**必須課題 1**: 映画の感想文によれば、画家ソンナムはなぜパリに逃げたのですか。
**必須課題 2**: 映画の感想文を二文で要約してください。
**必須課題 3**: 映画の感想文を、最後の文の後から書き継いでください。

**提供本文**:
ゴダールとロメールとウディ・アレンって似てたっけ?と思いつつ、そこまで言われるとすごく気になったので「アバンチュールはパリで」鑑賞。これは、ロメールぽいというよりもオマージュ?たぶんゴダールよりもウディ・アレンよりもロメールに似ていると思う。出来心で大麻を吸った画家ソンナムは、警察にばれそうになって、なんとなくパリに逃げる。あてもなく毎日ぷらぷらして夜には韓国に残してきた妻に電話をかけて泣く。その一方、親切な安宿の主人(韓国人)が紹介してくれた若い韓国人女子留学生のことを口説いてみたり。

日付クレジット入りで綴られるこのだらだらパリ生活が一体いつ終わるんだろうとこちらも不安になる。画家ソンナムが本当に情けない男で、ちっとも感情移入できないけど、でもなぜか嫌いになれない。人間のずるい部分やいやらしい部分、みじめったらしい部分を責めるわけでもなく、正当化するでもなく淡々と。気になったのがズームが多かったことで、あれは一体なんだったんだろう?ものすごく多かったのでなにか意図があるのだと思うんだけど…。すごく面白いわけでもないんだけど、つまらなくもない。他の作品も見てみたい。

**保存された行**:
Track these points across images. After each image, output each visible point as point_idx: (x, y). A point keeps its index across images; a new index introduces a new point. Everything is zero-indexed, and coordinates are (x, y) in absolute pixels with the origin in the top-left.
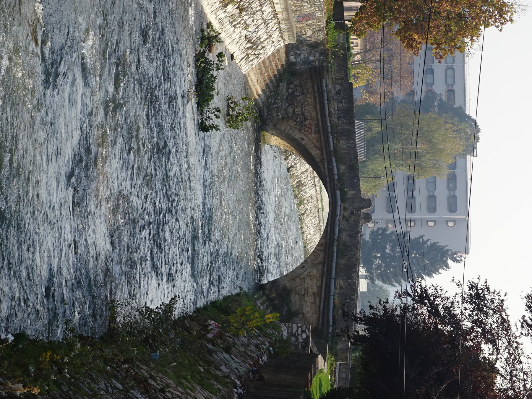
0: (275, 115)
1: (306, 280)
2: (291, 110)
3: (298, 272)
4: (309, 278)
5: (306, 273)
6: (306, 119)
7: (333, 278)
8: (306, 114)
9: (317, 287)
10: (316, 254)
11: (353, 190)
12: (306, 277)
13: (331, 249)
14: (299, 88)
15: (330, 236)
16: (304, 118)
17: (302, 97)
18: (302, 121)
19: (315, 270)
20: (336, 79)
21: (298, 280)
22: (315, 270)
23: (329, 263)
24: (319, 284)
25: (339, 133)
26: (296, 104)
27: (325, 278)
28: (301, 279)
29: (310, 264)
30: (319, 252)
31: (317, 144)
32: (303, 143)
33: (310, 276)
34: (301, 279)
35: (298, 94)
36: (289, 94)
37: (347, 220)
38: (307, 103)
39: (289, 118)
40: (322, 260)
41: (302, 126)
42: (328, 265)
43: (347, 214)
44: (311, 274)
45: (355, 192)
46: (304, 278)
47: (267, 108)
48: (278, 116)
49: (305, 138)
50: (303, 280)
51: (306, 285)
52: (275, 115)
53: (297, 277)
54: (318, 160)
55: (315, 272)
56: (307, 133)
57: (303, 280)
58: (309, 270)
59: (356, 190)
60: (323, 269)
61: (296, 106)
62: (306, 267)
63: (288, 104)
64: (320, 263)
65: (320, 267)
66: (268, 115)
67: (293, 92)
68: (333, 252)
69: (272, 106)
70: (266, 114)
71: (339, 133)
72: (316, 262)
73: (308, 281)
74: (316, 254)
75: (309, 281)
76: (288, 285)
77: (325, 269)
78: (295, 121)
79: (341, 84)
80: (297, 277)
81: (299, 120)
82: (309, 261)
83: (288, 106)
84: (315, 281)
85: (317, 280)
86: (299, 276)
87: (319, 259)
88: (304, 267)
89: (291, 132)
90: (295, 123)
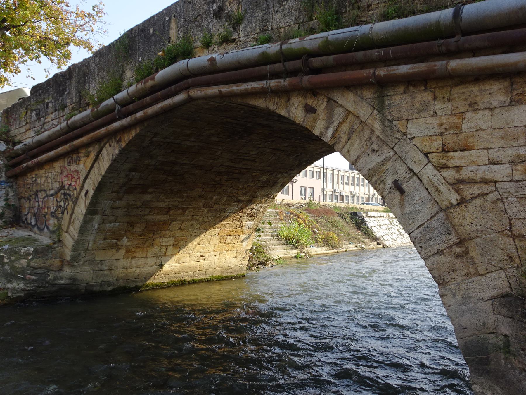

**正解 1**: 出来心で大麻を吸い、警察にばれそうになったためです。

**正解 2**: 「アバンチュールはパリで」は、出来心で大麻を吸った画家ソンナムが警察にばれそうになってパリに逃げ、夜には韓国に残した妻に電話をかけて泣き、若い韓国人女子留学生を口説いたりする作品で、書き手はゴダールやウディ・アレンよりもロメールに似ていると述べています。書き手は、ソンナムを感情移入できないほど情けないがなぜか嫌いになれない男と評し、ズームの多さに疑問を抱きつつ、すごく面白くはないがつまらなくもないので他の作品も見てみたいと結んでいます。

**正解 3**:
それにしてもこの邦題…。タイトルのほか、映画紹介文などにもスタイリッシュなラブコメディとか書いてあるのを見かけたんだけど、どこが?人間の情けない部分を淡々と2時間半描いた映画ですとも言えないから、宣伝のためしかたなくそういうことを言ってるのか、本気でそう言ってるのかよくわからない。

ホン・サンスについて調べていたら杉野希妃というスターダスト女優のブログにたどりついた。この人何者?キム・ギドクの映画に出てたり、自分で映画(ヤン・イクチュンとキム・コッピ出演!)作ったりしてるんだけど…
http://www.stardust.co.jp/profile/suginokiki.html
http://ameblo.jp/kiki-sugino/entry-10677169522.html#main

Apr 27, 2010

「息もできない」 ヤン・イクチュン監督

똥파리 Breathless
양익준. Yang Ik-Jun
韓国映画「息もできない」。原題は「糞蝿」というものすごいタイトルだが、タイトルとは正反対の最高に美しい映画。すごくよかった!どうしようもないチンピラが勝気な女子高生と出会って少しずつ変わっていくが…というお話。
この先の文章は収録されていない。